Work to do: Please retype the items below without any changes, from their first line through the line containing "Transcribe the guitar", including that line.
# start of Data for the task
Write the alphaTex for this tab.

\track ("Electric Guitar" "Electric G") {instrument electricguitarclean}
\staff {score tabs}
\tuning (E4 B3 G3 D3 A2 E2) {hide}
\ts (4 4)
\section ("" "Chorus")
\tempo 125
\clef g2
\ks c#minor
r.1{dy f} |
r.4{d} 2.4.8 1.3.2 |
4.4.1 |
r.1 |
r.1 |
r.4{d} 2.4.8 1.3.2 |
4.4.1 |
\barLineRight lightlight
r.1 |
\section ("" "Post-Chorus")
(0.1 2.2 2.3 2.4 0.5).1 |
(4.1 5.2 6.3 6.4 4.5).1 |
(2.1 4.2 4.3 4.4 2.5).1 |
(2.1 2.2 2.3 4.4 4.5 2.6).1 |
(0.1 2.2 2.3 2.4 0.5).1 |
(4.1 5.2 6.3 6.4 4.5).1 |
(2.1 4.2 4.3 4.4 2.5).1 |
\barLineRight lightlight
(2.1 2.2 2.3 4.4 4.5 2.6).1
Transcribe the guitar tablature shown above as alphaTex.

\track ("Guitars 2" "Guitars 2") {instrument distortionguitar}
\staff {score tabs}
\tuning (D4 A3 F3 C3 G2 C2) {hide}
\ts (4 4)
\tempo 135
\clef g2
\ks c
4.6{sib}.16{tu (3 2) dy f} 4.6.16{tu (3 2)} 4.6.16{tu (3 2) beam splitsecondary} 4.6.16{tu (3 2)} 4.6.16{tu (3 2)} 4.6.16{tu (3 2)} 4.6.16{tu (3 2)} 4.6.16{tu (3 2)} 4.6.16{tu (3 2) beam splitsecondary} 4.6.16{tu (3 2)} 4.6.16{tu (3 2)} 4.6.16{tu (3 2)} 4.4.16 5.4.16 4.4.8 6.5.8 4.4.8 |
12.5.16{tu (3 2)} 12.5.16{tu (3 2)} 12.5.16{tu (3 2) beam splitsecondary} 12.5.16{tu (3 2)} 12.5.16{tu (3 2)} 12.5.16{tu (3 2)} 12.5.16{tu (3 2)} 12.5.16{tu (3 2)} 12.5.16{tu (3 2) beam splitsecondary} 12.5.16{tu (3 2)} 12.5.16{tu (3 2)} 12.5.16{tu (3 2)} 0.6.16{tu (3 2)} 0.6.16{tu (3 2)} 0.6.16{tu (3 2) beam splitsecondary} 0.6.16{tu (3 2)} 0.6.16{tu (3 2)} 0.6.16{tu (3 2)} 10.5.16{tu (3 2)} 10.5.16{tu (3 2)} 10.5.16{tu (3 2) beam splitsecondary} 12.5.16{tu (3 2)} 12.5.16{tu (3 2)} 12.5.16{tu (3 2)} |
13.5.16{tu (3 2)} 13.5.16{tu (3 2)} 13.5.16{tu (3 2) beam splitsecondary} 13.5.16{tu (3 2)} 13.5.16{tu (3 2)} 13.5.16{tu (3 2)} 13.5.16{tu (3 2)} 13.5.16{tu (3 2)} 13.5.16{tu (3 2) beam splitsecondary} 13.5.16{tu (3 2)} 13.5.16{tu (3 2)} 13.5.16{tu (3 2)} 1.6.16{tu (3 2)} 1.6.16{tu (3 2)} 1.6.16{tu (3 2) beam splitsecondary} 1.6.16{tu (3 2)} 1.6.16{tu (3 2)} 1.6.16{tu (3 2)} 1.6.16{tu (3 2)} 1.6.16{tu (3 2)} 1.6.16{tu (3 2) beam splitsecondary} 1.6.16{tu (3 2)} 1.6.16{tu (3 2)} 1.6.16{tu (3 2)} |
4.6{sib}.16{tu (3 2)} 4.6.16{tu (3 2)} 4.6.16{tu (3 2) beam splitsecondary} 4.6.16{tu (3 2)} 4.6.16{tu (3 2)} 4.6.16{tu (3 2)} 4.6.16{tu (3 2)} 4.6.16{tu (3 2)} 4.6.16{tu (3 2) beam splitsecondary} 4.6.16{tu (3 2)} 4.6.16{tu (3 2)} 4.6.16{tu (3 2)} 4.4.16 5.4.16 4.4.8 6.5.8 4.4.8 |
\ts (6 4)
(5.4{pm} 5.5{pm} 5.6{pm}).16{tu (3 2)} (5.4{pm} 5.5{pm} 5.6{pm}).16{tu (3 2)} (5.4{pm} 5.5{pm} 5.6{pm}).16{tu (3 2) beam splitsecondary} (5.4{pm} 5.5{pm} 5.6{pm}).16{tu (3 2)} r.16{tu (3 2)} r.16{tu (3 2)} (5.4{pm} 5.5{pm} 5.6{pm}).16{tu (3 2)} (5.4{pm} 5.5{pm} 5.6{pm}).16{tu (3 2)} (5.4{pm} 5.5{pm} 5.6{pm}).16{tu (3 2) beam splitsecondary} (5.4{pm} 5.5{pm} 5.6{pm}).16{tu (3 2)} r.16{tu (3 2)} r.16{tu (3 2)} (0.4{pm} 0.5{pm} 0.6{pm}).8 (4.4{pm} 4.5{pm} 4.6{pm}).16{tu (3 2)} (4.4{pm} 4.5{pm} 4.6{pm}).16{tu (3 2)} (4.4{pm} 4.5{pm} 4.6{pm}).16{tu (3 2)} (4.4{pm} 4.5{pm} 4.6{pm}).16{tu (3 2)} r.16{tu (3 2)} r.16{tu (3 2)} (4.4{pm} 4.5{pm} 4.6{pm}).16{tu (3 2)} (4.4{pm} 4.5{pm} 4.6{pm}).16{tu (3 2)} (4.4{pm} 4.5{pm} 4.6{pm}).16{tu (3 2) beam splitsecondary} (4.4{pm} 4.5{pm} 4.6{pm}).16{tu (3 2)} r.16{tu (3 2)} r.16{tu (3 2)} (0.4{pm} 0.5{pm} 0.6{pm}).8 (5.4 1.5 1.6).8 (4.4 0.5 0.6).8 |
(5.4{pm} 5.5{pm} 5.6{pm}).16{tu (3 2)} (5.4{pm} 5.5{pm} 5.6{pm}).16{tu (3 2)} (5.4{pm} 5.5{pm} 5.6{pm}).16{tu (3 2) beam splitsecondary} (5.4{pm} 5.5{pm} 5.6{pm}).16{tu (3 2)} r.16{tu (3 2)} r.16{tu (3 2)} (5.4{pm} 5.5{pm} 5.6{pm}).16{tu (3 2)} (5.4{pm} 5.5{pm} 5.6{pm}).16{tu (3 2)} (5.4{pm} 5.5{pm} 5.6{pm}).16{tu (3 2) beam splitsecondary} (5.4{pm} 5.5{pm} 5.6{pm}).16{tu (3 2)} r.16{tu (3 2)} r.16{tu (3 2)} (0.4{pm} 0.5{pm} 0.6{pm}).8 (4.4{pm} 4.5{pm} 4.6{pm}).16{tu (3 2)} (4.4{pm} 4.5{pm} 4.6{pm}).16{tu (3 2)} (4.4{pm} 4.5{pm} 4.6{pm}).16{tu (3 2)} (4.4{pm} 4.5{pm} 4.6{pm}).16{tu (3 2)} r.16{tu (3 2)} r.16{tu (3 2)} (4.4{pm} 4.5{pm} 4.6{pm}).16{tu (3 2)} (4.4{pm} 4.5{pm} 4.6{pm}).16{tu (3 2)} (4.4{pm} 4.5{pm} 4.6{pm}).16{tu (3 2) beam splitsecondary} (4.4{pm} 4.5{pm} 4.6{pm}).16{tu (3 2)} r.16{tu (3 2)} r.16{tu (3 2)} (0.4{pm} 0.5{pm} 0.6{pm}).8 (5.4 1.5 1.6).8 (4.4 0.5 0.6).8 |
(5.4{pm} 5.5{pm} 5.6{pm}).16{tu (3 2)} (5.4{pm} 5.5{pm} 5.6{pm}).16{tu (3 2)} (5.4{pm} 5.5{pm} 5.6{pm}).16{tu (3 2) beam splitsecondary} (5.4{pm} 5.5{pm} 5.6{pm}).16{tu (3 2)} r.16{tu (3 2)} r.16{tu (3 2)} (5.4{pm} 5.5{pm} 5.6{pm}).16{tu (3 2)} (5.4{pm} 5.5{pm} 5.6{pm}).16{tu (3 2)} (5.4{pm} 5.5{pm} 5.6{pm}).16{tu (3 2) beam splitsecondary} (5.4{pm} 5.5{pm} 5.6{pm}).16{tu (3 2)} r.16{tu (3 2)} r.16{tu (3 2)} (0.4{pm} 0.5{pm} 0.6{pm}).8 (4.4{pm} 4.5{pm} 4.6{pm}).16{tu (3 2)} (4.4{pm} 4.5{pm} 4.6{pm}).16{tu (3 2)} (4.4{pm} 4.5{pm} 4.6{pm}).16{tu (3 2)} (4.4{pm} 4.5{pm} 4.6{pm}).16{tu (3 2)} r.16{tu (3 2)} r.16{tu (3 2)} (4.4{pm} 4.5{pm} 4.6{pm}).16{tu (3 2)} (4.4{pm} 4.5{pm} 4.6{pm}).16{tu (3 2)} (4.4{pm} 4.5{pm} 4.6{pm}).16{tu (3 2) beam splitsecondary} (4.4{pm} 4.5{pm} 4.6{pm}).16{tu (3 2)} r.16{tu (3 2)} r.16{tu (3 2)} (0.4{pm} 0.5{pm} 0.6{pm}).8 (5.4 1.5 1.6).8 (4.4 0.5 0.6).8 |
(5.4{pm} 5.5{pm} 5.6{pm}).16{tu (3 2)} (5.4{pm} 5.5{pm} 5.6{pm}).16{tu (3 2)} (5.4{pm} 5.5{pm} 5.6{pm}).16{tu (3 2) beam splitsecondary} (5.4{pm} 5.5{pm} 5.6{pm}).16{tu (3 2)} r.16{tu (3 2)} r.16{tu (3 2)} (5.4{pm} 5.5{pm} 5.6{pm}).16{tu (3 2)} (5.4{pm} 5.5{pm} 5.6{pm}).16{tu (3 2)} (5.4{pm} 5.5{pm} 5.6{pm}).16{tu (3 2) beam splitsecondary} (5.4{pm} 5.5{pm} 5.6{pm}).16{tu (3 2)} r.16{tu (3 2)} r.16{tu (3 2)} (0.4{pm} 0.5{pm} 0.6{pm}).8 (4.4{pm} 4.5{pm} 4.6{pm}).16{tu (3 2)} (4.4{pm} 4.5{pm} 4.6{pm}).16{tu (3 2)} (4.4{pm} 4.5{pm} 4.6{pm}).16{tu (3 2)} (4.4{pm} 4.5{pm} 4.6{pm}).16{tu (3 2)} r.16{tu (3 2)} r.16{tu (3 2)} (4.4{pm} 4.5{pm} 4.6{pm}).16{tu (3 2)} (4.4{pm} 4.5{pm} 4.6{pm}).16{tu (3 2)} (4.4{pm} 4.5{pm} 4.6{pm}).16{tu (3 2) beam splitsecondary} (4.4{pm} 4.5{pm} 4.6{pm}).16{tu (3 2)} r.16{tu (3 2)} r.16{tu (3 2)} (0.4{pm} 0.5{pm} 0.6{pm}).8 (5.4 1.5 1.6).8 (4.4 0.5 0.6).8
# end of Data for the task
Solution for this problem:
Write the alphaTex for this tab.

\track ("Electric Guitar" "Electric G") {instrument electricguitarclean}
\staff {score tabs}
\tuning (E4 B3 G3 D3 A2 E2) {hide}
\ts (4 4)
\section ("" "Chorus")
\tempo 125
\clef g2
\ks c#minor
r.1{dy f} |
r.4{d} 2.4.8 1.3.2 |
4.4.1 |
r.1 |
r.1 |
r.4{d} 2.4.8 1.3.2 |
4.4.1 |
\barLineRight lightlight
r.1 |
\section ("" "Post-Chorus")
(0.1 2.2 2.3 2.4 0.5).1 |
(4.1 5.2 6.3 6.4 4.5).1 |
(2.1 4.2 4.3 4.4 2.5).1 |
(2.1 2.2 2.3 4.4 4.5 2.6).1 |
(0.1 2.2 2.3 2.4 0.5).1 |
(4.1 5.2 6.3 6.4 4.5).1 |
(2.1 4.2 4.3 4.4 2.5).1 |
\barLineRight lightlight
(2.1 2.2 2.3 4.4 4.5 2.6).1
Transcribe the guitar tablature shown above as alphaTex.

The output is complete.